With pictures excluded, retype exactly every line from the one containing "на производства" to the end of the records below.

SOURCE INFORMATION
______

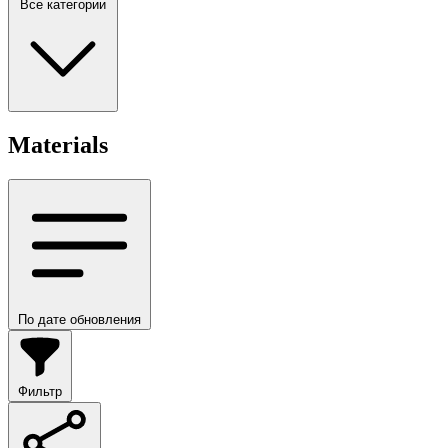
Все категории
Materials
По дате обновления
Фильтр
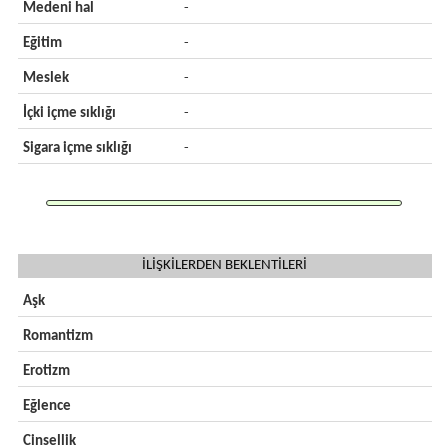
Medeni hal
-
Eğitim
-
Meslek
-
İçki içme sıklığı
-
Sigara içme sıklığı
-
İLİŞKİLERDEN BEKLENTİLERİ
Aşk
Romantizm
Erotizm
Eğlence
Cinsellik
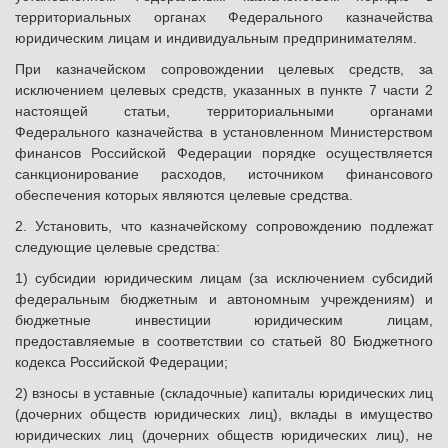
территориальных органах Федерального казначейства
юридическим лицам и индивидуальным предпринимателям.
При казначейском сопровождении целевых средств, за
исключением целевых средств, указанных в пункте 7 части 2
настоящей статьи, территориальными органами
Федерального казначейства в установленном Министерством
финансов Российской Федерации порядке осуществляется
санкционирование расходов, источником финансового
обеспечения которых являются целевые средства.
2. Установить, что казначейскому сопровождению подлежат
следующие целевые средства:
1) субсидии юридическим лицам (за исключением субсидий
федеральным бюджетным и автономным учреждениям) и
бюджетные инвестиции юридическим лицам,
предоставляемые в соответствии со статьей 80 Бюджетного
кодекса Российской Федерации;
2) взносы в уставные (складочные) капиталы юридических лиц
(дочерних обществ юридических лиц), вклады в имущество
юридических лиц (дочерних обществ юридических лиц), не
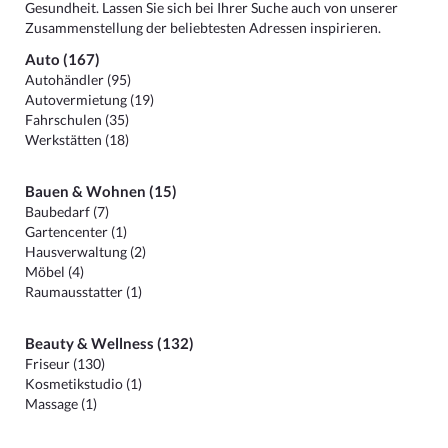
Gesundheit. Lassen Sie sich bei Ihrer Suche auch von unserer
Zusammenstellung der beliebtesten Adressen inspirieren.
Auto (167)
Autohändler (95)
Autovermietung (19)
Fahrschulen (35)
Werkstätten (18)
Bauen & Wohnen (15)
Baubedarf (7)
Gartencenter (1)
Hausverwaltung (2)
Möbel (4)
Raumausstatter (1)
Beauty & Wellness (132)
Friseur (130)
Kosmetikstudio (1)
Massage (1)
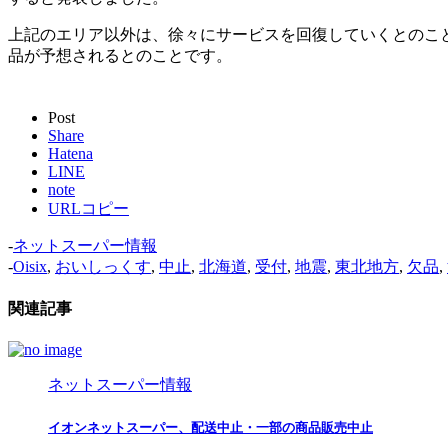
上記のエリア以外は、徐々にサービスを回復していくとのこ
品が予想されるとのことです。
Post
Share
Hatena
LINE
note
URLコピー
-
ネットスーパー情報
-
Oisix
,
おいしっくす
,
中止
,
北海道
,
受付
,
地震
,
東北地方
,
欠品
,
関連記事
ネットスーパー情報
イオンネットスーパー、配送中止・一部の商品販売中止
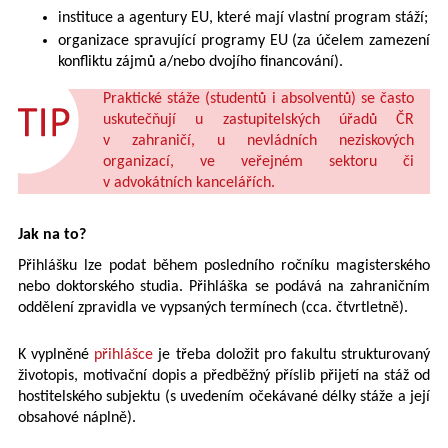
instituce a agentury EU, které mají vlastní program stáží;
organizace spravující programy EU (za účelem zamezení
konfliktu zájmů a/nebo dvojího financování).
Praktické stáže (studentů i absolventů) se často
uskutečňují u zastupitelských úřadů ČR
v zahraničí, u nevládních neziskových
organizací, ve veřejném sektoru či
v advokátních kancelářích.
Jak na to?
Přihlášku lze podat během posledního ročníku magisterského
nebo doktorského studia. Přihláška se podává na zahraničním
oddělení zpravidla ve vypsaných termínech (cca. čtvrtletně).
K vyplněné
přihlášce
je třeba doložit pro fakultu strukturovaný
životopis, motivační dopis a předběžný příslib přijetí na stáž od
hostitelského subjektu (s uvedením očekávané délky stáže a její
obsahové náplně).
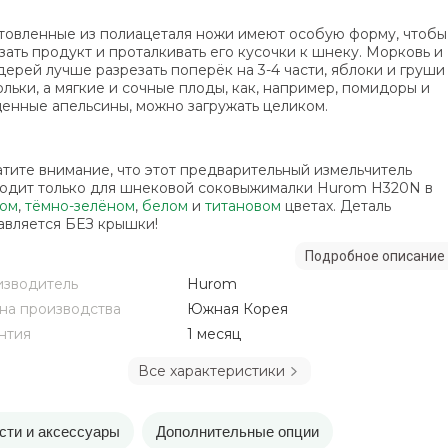
товленные из полиацеталя ножи имеют особую форму, чтобы
зать продукт и проталкивать его кусочки к шнеку. Морковь и
дерей лучше разрезать поперёк на 3-4 части, яблоки и груши 
ольки, а мягкие и сочные плоды, как, например, помидоры и
енные апельсины, можно загружать целиком.
тите внимание, что этот предварительный измельчитель
одит только для шнековой соковыжималки Hurom H320N в
ом
,
тёмно-зелёном
,
белом
и
титановом
цветах. Деталь
авляется БЕЗ крышки!
Подробное описание
зводитель
Hurom
на производства
Южная Корея
нтия
1 месяц
Все характеристики
сти и аксессуары
Дополнительные опции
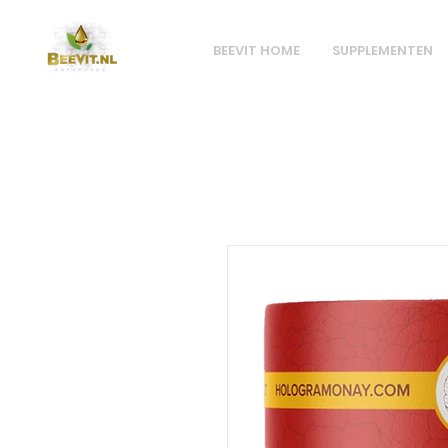
BEEVIT HOME
SUPPLEMENTEN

______

RESULT FOR THIS TASK
на производства
Южная Корея
нтия
1 месяц
Все характеристики
сти и аксессуары
Дополнительные опции
BEEVIT HOME
SUPPLEMENTEN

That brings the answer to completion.